I grew up in Missouri (pre-A’s) and Illinois. As someone wrote in SI circa 1966, “St. Louis is a town where a kid grows up with a Budweiser in one hand and a score card in the other.” Cardinals fans are the greatest fans in American sport.

The collapse of the Phillies in 1964 was an answered prayer for me, something I had waited for for as long as I could understand baseball. [For those who are culturally illiterate, the Phils led the league by 6 1⁄2 games with 12 to go. Then came a ten-game losing streak that ended the year for the Phils, although they ended the season tied for second with the Reds.]

The Cards went on to beat the Yanks in seven, only the second time that the Yanks had lost back-to-back World Series. My hero was, in Harry Caray’s words, “Barney Schultz, the Cards’ ace knuckle-baller.”

After I retired from the Marine Corps, I moved to the Philadelphia area, but it was that loveable band of misfits, the 1993 Phils, that captured my heart. Led by Dutch Daulton, John Kruk, Lenny Dykstra, and Curt Schilling, the day-to-day roster also included Pete “Inky” Incaviglia, rookie Mickey Morandini, Jim Eisenreich--a real "big leaguer", Rubén Amaro, Jr. (now the Phils’ GM), Larry Anderson (now one of the Phils’ broadcasters and my candidate for the Joe Garragiola award for best color commentator), and Mitch “The Wild Thing” Williams. In a classic “worst-to-first” season, the “Phighting Phils” took the lead in the NL East on opening day, and never relinquished the lead.

A rain-delayed double-header in July lasted just shy of 12 hours. Folks who left the game at midnight came back in the wee hours to see Mitch Williams win the second game on an RBI single at 4:41 AM.
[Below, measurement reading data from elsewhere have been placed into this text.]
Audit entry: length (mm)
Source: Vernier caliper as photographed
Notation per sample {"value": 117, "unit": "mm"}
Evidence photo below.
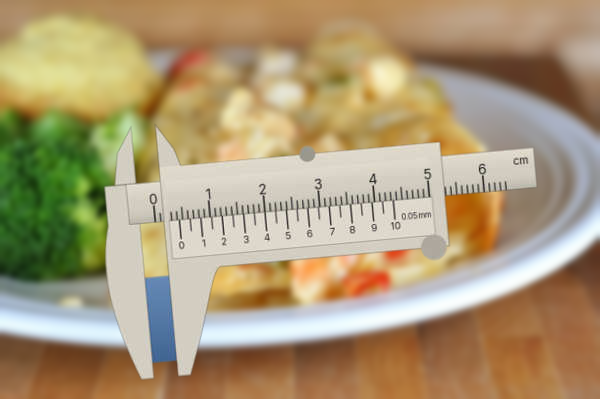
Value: {"value": 4.4, "unit": "mm"}
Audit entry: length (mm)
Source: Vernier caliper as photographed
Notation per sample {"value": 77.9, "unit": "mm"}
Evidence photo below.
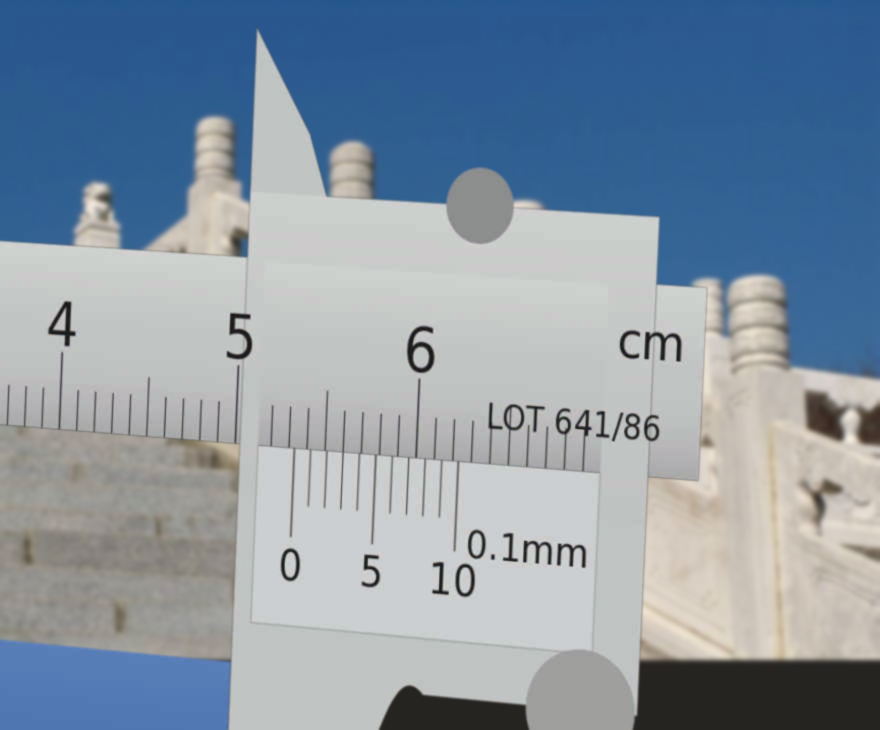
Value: {"value": 53.3, "unit": "mm"}
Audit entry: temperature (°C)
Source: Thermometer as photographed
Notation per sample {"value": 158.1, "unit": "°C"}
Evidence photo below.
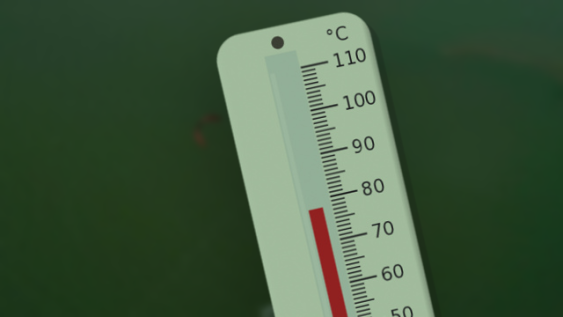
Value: {"value": 78, "unit": "°C"}
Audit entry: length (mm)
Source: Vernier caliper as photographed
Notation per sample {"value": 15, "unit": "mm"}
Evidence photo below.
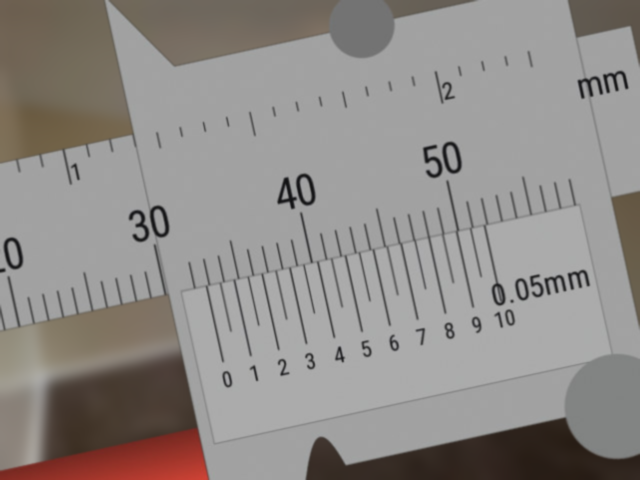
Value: {"value": 32.8, "unit": "mm"}
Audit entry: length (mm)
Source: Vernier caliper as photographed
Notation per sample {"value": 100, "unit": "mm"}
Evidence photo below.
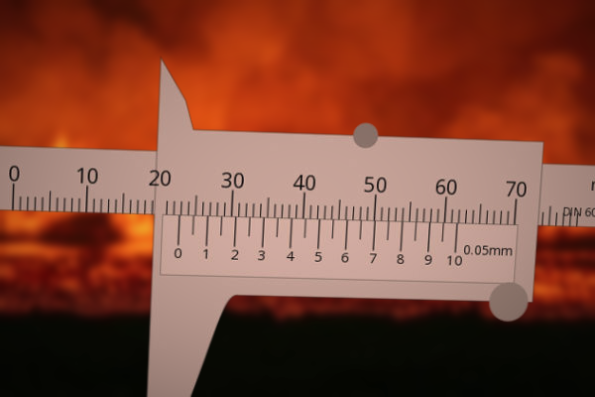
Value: {"value": 22.8, "unit": "mm"}
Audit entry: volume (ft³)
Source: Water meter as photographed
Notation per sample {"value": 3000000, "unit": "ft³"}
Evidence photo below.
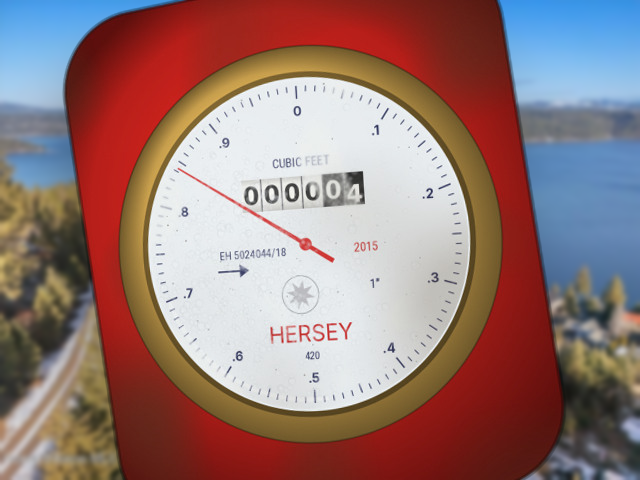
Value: {"value": 3.84, "unit": "ft³"}
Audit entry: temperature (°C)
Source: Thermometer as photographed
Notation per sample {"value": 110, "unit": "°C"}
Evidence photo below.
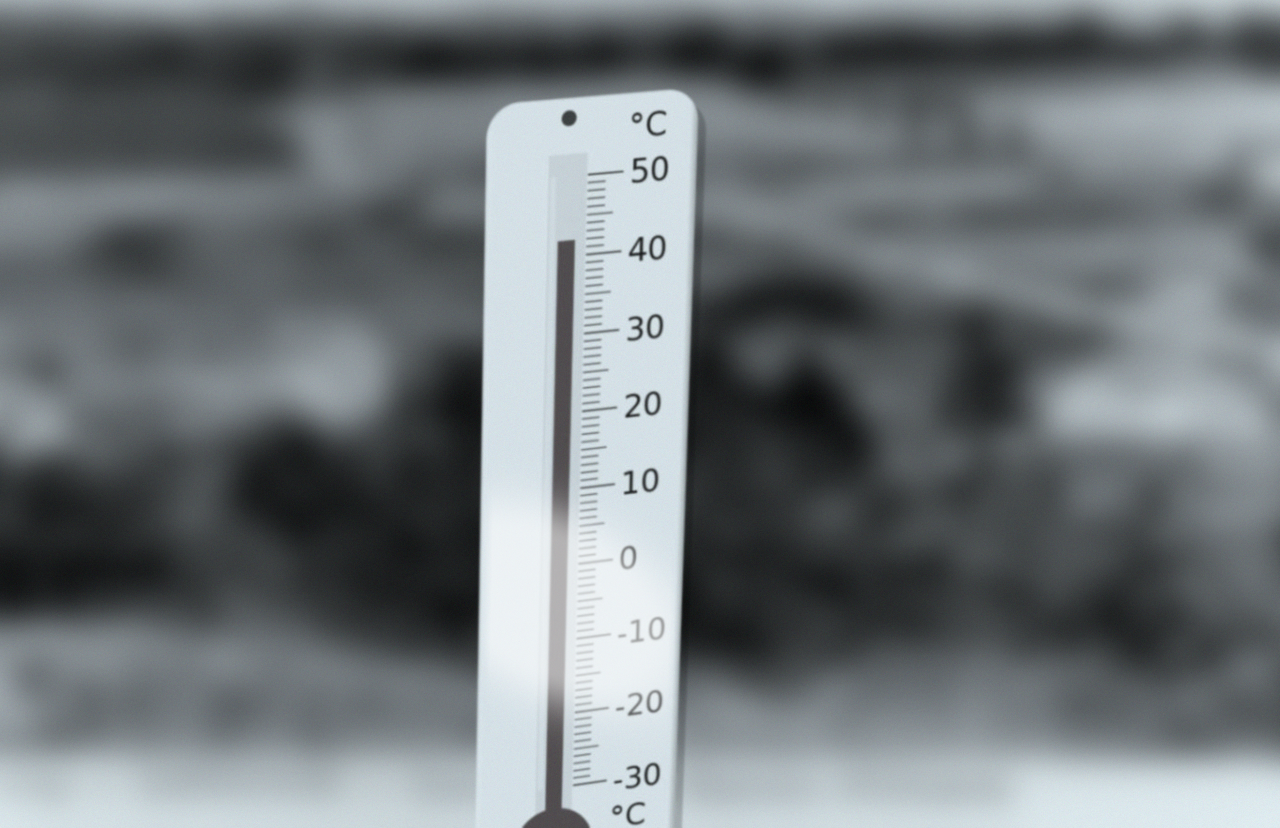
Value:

In the NL championship series, the Phils beat the Braves (then in the West) 4 games to 2. The Series against the Blue Jays went to 6 games, but the Jays won the series on Joe Carter’s walk-off homer off Mitch Williams. [I have never seen that home run. I had a pillow case over my head for the actual hit, and I still cannot bear to see it when it is re-run. At the Hall of Fame in 1998, I turned away from a film clip of the homer. Another visitor looked at me and said, “My God, you’re a Phillies fan!” That was my epiphany.]

Then came the glorious years at the end of the first decade of a new century. 2007 marked the Phils return to post-season play, followed by the World Series win in 2008, which a merciful God allowed Harry Kalas to call just before he was called up to join the broadcast team of Mel Allen, Harry Caray, and others following the Heavenly Choir Nine.

There was a return to the series in 2009, won by the Yanks, a loss to the Rockies in the 2010 LCS, and now, another post season following the best year in Phillies history (102-60). That the 102d win came in an extra-innings win over the hapless, choke-prone Braves (which gave the Cards a thrilling come from behind wild card win) was icing on the cake.

Ryan Howard, Chase Utley, Jimmy Rollins, Placido Polanco, Raul Ibanez, Shane Victorino, Hunter Pence, Carlos Ruiz, and the pitchers, Roy “Doc” Halladay, Cole Hamels, Kyle Kendrick, Cliff Lee, Roy Oswalt, Vance Worley, Brad Lidge, and Ryan Madson, led by the skipper, Charlie Manuel will push the Eagles off the front page for awhile. I’ll be in agony while the Cards and Phils duke it out. Ironically, I'll be in Tampa which staged its own come-from-behind wild card run, for all of those games.

Still, it is the post season, the best days of the year.